Стоит ли говорить, какой нагоняй я получила после нашей встречи от Мессис. Ведь единственное, что я могла ей сказать, это то, что наличие письма ты не отрицаешь и что ты выехал из города на поезде номер восемьдесят восемь, который отправляется в двадцать десять.

Но это было все-таки кое-что. И где-то через месяц с небольшим Мессис уведомила меня, что место твоего пребывания установлено. Ты остановился в небольшом поселке Раздольный, живешь у какой-то старушки, бывшей подруги твоей матери и работаешь грузчиком на складе химудобрений.

Правда, открылось еще одно неожиданное обстоятельство: ты оказался не двоюродным братом Петра — Сергеем Гнединым, а всего лишь бывшим зеком, использующим документы погибшего сержанта. Но это, с точки зрения Мессис, не имело большого значения, ибо ты так и оставался единственным источником сведений об объекте «Z», как обозначался твой лагерь в ведомстве Мессис, а, главное — именно у тебя оставалось интересующее ее письмо. Поэтому мне было приказано готовиться выехать под видом странствующего художника в район поселка Раздольный и снова «случайно» встретиться с тобой.

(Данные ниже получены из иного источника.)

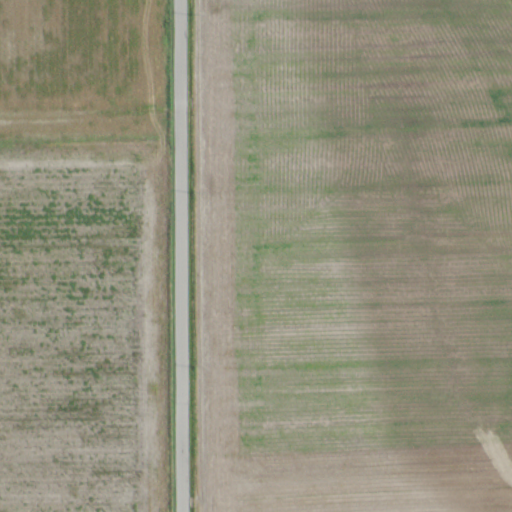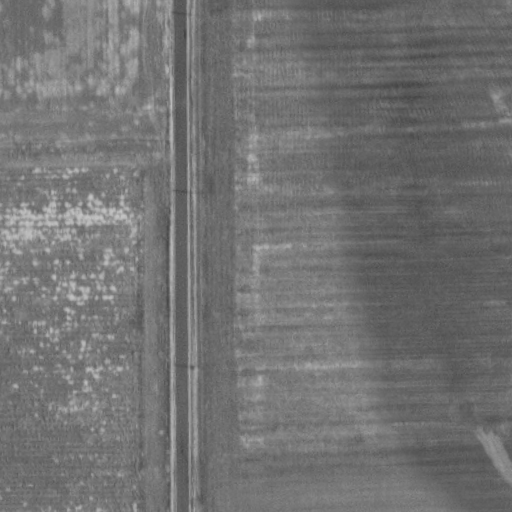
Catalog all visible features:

Не получилось. Мессис, оказывается, решила подстраховаться и чтобы снова не упустить тебя, наняла местную банду громил, чтобы они, образно говоря, «связали тебя по рукам и ногам». И это было большой ее ошибкой. Бритоголовые просто спугнули тебя. Только несколько месяцев спустя ей удалось снова установить, что ты работаешь в редакции местной газеты. Устроить меня на должность штатного художника в эту редакцию не составило ей большого труда.

И снова осечка. Не успела я установить с тобой более или менее тесные отношения, как тебя перевели вдруг в областное книжное издательство. И снова пришлось достопочтенной Мессис заняться моим трудоустройством. Зато теперь она связала нас крепко. А после того, как ты рассказал, где находится письмо, и это стало известно Мессис, передо мной была поставлена совершенно конкретная задача: увлечь тебя на поиски письма и завладеть им во что бы то ни стало. К решению этой задачи, насколько мне известно, были подключены и Шнайдер и кто-то там еще. Ну и…

Ольга глубоко вздохнула:

— Вот и наступила развязка в этом затянувшемся детективе. Теперь, как ты не можешь не согласиться, мне ничего не стоило бы похитить у тебя письмо и, отделавшись от тебя, мчаться во весь дух к своей повелительнице за сверхщедрым вознаграждением. Но…

Ольга с минуту помолчала и легонько покачала головой:

— Но ничего этого не будет. Эта мерзкая фурия предусмотрела как будто все. Все, кроме одного. Кроме того, что я полюблю тебя. А я полюбила так, как не любила никого и никогда. Полюбила больше жизни. Полюбила сразу, как только увидела тебя, и все эти долгие месяцы буквально разрывалась между своей любовью и страхом перед этим чудовищем, заставляющим меня предавать тебя. Но теперь — все! Теперь я могу только любить тебя. И больше мне не нужно ничего на свете, не страшны никакие угрозы, никакие муки. Мне нужен только ты. И я боюсь только одного: как бы ты не отвернулся от меня. Хотя ты вправе будешь сделать это после всего, что я рассказала…

Она снова помолчала:

— Ну, что ты скажешь, Сережа?

— Я люблю тебя, Оленька, — прошептал он чуть слышно, заключая ее в объятия и покрывая поцелуями ее лицо, шею, грудь. — Я полюбил тебя со дня первой встречи с тобой и буду любить до конца свой жизни, что бы ни выкинула судьба.